Run the TE pipeline

For this tutorial, we use the hiPSC-CM-chr1-example with the hiPSC-CM-test.yaml configuration file.

How to run the pipeline

To run the pipeline, change the paths in the configuration file to point to the location where you extracted the data, e.g. /home/user/data/hiPSC-CM-chr1-example. You can do this using a text editor, or simply by modifying the file in place

sed -i 's|/path/to/your/hiPSC-CM-example|'`pwd`'|g' hiPSC-CM-test.yaml

Important

Default parameters were modified for the example and included in the configuration file. If you use this configuration file as a general template for your data, do not forget to remove everything below the line “REMOVE BELOW THIS LINE IF YOU USE THIS CONFIGURATION FILE AS TEMPLATE FOR YOUR DATA”.

For the example, you don’t have to create the indices and annotation, they are included with the input data. Finally, run the abundance estimation pipeline from the hiPSC-CM-chr1-example directory (or adjust the paths accordingly)

run-htseq-workflow \
 ribo \
 hiPSC-CM-test.yaml \
 --run-all \
 --trim-rna-to-max-fragment-size \
 --ribo-config hiPSC-CM-test.yaml \
 --star-options "--quantMode GeneCounts" \
 --htseq-options "--idattr orf_id" "--additional-attr orf_type" "--additional-attr gene_name" "--stranded yes" \
 --rna-stranded reverse \
 --gtf input/ribo-ORFs.chr1.gtf \
 --rna-config hiPSC-CM-test.yaml \
 --num-cpus 4 \
 --keep-intermediate-files \
 --logging-level INFO \
 --log-file ribotools-pipeline.log

If you have access to a cluster with a cluster management and job scheduling system such as Slurm, you can --use-slurm and pass additional options.

The file ribotools-pipeline.log contains logging output for the different processing steps. You now have two new directories riboseq-results and rnaseq-results, each with five sub-directories: a directory called without-adapters (Flexbar output), directories called with-rrna and without-rrna (Bowtie2 output), a directory called without-rrna-mapping (STAR output), and a directory called count-tables (final output from HTSeq). Under riboseq-results, there is one additional directory called metagene-profiles containing model outputs for periodicity estimation, periodic lengths and offsets.

How to estimate TE

Prepare the sample table

get-sample-table hiPSC-CM-test.yaml

You should have a new directory, called tea-results, containing the file sample-table.csv.

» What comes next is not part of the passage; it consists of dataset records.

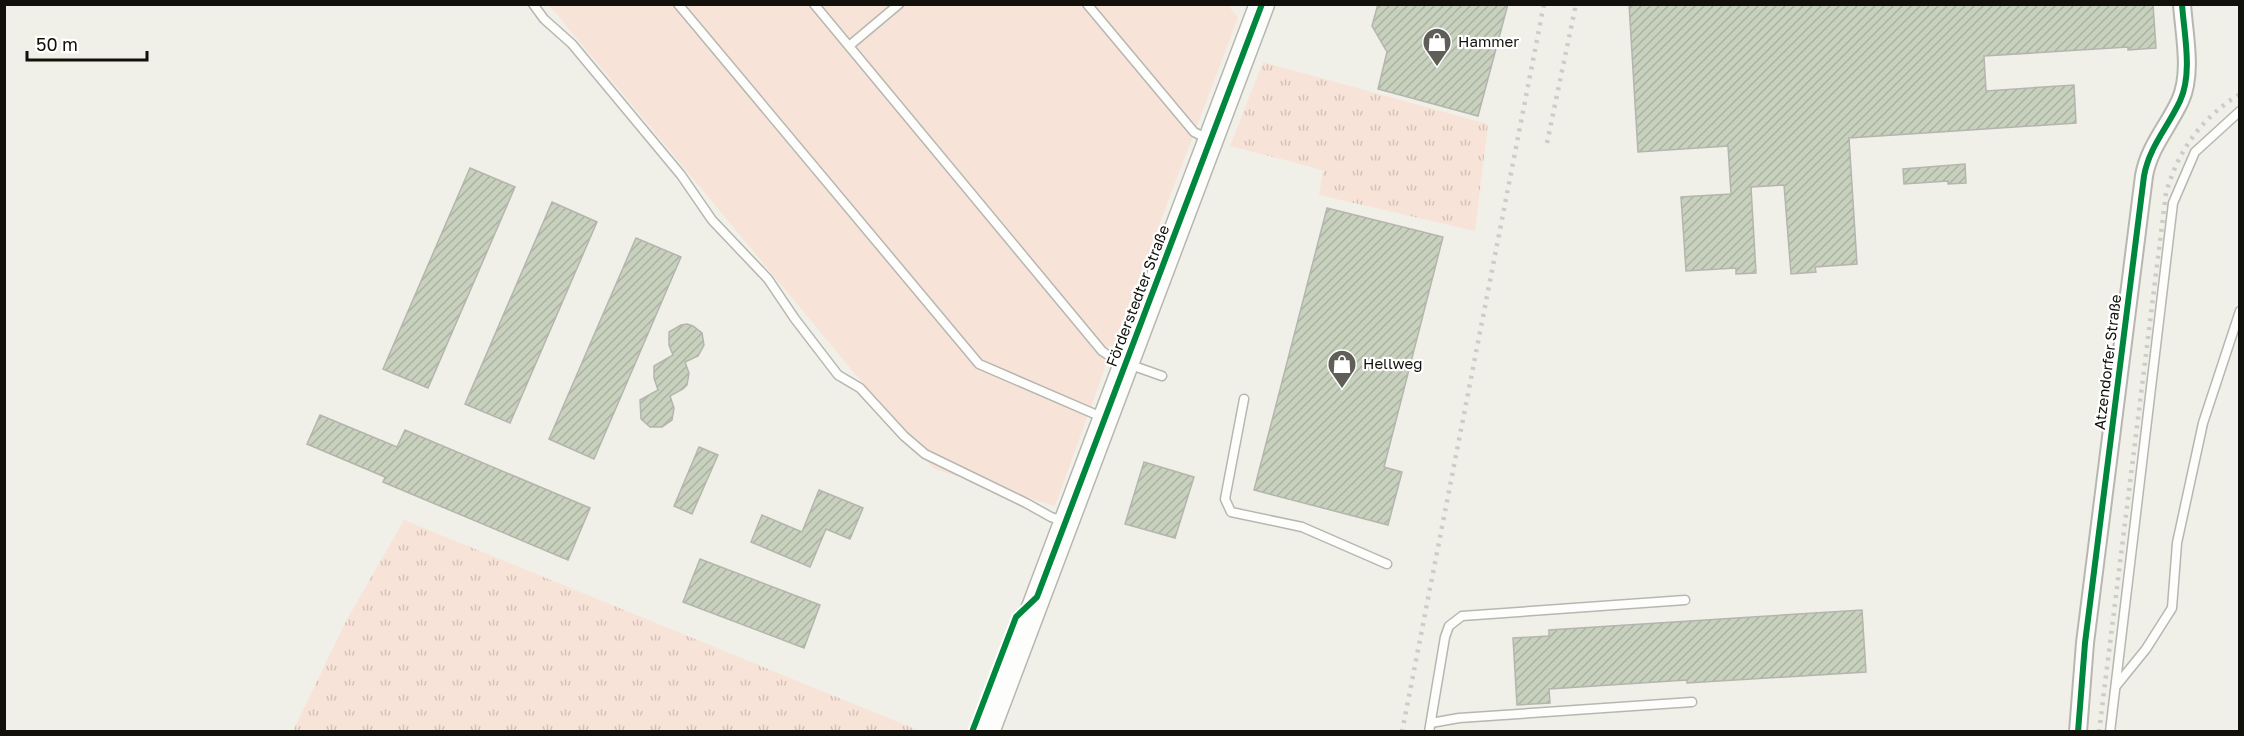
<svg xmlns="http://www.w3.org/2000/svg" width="2244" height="736" viewBox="0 0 2244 736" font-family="'Golos Text',sans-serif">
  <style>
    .grass { fill: url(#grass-tufts) }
    .garden { fill: #f8e3d8 }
    .building { fill: url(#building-hatch); stroke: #b4b5af; stroke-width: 1.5 }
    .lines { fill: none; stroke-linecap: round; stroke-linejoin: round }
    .service-casing { stroke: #b7b7b1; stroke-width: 11 }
    .minor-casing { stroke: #b7b7b1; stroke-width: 20 }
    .secondary-casing { stroke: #b7b7b1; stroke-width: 27 }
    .service { stroke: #fdfdfc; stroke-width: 8 }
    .minor { stroke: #fdfdfc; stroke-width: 16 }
    .secondary { stroke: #fdfdfc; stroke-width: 24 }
    .rail { stroke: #ccccc9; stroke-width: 4.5; stroke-dasharray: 3 6; stroke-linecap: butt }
    .cycleway-casing { stroke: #fff; stroke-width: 10 }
    .cycleway { stroke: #00873e; stroke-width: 6 }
    .labels { text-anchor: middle; stroke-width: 4.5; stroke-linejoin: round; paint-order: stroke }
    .poi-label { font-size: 15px; fill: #11100b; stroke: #fff; text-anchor: start }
    .street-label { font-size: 15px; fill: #11100b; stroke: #fff }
  </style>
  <defs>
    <pattern id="grass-tufts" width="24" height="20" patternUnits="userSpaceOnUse" patternTransform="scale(1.5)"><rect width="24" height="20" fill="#f8e3d8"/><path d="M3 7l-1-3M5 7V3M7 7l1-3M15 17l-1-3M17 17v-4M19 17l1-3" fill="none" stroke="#d4c2b8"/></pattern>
    <pattern id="building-hatch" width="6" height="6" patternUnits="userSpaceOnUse" patternTransform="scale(1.5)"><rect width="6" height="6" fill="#c8d1bd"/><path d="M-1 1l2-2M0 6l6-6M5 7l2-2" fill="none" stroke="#abb2a1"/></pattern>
  </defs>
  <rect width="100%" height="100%" fill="#f0f0e8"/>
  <g class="grass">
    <polygon points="1263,62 1488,124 1475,231 1319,195 1323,170 1230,146"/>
    <polygon points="404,520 920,731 293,731 345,623"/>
  </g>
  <polygon class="garden" points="549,5 1228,5 1238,18 1113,346 1103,347 1101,355 1107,362 1055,506 934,469"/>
  <g class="building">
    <polygon points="1378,4 1508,4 1478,116 1378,89 1387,52 1372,26"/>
    <polygon points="1629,4 2153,4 2156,48 2128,50 2128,47 1984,56 1986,91 2074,85 2076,123 1849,138 1857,264 1815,267 1816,272 1791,274 1784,185 1751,187 1756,273 1736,274 1736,268 1686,271 1681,197 1731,194 1728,146 1638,152"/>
    <polygon points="1965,164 1966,183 1948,184 1948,181 1904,184 1903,169"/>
    <polygon points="470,168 515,187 428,388 383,369"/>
    <polygon points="552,202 597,222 510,423 465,404"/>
    <polygon points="1327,208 1443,237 1384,467 1402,472 1388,525 1254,490"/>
    <polygon points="636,238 681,257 594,459 549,439"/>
    <polygon points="687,324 693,326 702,333 704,345 698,356 685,362 689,373 687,385 683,389 670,396 674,408 672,420 662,427 650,427 641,419 640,400 658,390 654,378 654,366 673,355 669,345 669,332 681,325"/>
    <polygon points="320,415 397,447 405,430 590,508 568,560 383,482 385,477 307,444"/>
    <polygon points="699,447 718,455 692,514 674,506"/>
    <polygon points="1144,462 1194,477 1175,538 1125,524"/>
    <polygon points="819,490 863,508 850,539 826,529 810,567 751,542 762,515 802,532"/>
    <polygon points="700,559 820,605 804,648 683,602"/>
    <polygon points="1862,610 1866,672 1687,683 1687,680 1549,689 1550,703 1517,705 1513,638 1549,636 1549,630"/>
  </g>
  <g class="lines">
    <g class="service-casing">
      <g id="service">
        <polyline points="533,4 544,19 572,44 681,175 712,220 768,279 795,319 838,375 860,388 904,436 925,454 1026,503 1051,517 1065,522"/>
        <polyline points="678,4 979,364 1104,418"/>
        <polyline points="814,4 1102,351 1114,359 1162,376"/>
        <polyline points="1087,4 1194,132 1210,140"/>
        <polyline points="849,46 899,4"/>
        <polyline points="1244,399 1225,499 1231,512 1302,527 1387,564"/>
        <polyline points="2116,686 2146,649 2172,608 2177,543 2203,423 2240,311"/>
        <polyline points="1431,723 1459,718 1692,702"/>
        <polyline points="1429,732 1445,637 1449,626 1462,616 1685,600"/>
        <polyline points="2110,732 2173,203 2195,152 2240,111"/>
      </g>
    </g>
    <g class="minor-casing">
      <path id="minor" d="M 2078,732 L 2085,643 L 2144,176 C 2149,147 2168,127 2180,101 C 2193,73 2184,34 2182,4"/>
    </g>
    <g class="secondary-casing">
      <polyline id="secondary" points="987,732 1262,4"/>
    </g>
    <use href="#service" class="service"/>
    <use href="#minor" class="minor"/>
    <use href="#secondary" class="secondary"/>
    <g class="rail">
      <polyline points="1547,143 1576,4"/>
      <polyline points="1402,732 1544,4"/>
      <path d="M 2099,732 L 2166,193 C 2178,151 2201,118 2240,94"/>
    </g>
    <g class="cycleway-casing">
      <g id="cycleway">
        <polyline points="972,732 1016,617 1037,597 1262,4"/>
        <path d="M 2078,732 L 2085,643 L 2144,176 C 2149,147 2168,127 2180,101 C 2193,73 2184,34 2182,4"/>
      </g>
    </g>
    <use href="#cycleway" class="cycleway"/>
  </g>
  <defs>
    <g id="shop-pin" transform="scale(1.5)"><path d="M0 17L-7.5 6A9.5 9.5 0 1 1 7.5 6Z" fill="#5f5e58" stroke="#fff"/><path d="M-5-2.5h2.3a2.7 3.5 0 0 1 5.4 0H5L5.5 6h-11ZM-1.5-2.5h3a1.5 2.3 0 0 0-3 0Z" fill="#fff"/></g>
  </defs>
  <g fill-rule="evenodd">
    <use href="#shop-pin" x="1437" y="42"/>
    <use href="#shop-pin" x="1342" y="364"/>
  </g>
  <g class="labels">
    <g class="poi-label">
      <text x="1458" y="47">Hammer</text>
      <text x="1363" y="369">Hellweg</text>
    </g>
    <g class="street-label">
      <text transform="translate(1138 296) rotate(-69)" y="5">Förderstedter Straße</text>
      <text transform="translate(2108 362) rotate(-83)" y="5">Atzendorfer Straße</text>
    </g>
  </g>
  <rect width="2244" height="736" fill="none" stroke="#11100b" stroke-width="12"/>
  <path d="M27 51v9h120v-9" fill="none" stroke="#11100b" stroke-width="3"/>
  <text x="36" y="51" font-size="18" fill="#11100b" stroke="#ffffff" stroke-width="4.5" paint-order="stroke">50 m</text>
</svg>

Finally, fit the data with

run-tea --orfCol 2 --symbolCol 3 --lfcThreshold 0 --alpha .99 hiPSC-CM-test.yaml

Under tea-results, there is now a new sub-directory containing the output of the LRT model for the contrast d5_vs_d1. The different classes of regulated ORFs are show below

_images/scatter.png

Note

The test dataset contains only a subset of the original data. Values for --lfcThreshold and --alpha are not meaningful and only meant to produce a sufficient number of features in each class. Despite this, we are able to see features associated with relevant cardiac maturation regulatory processes.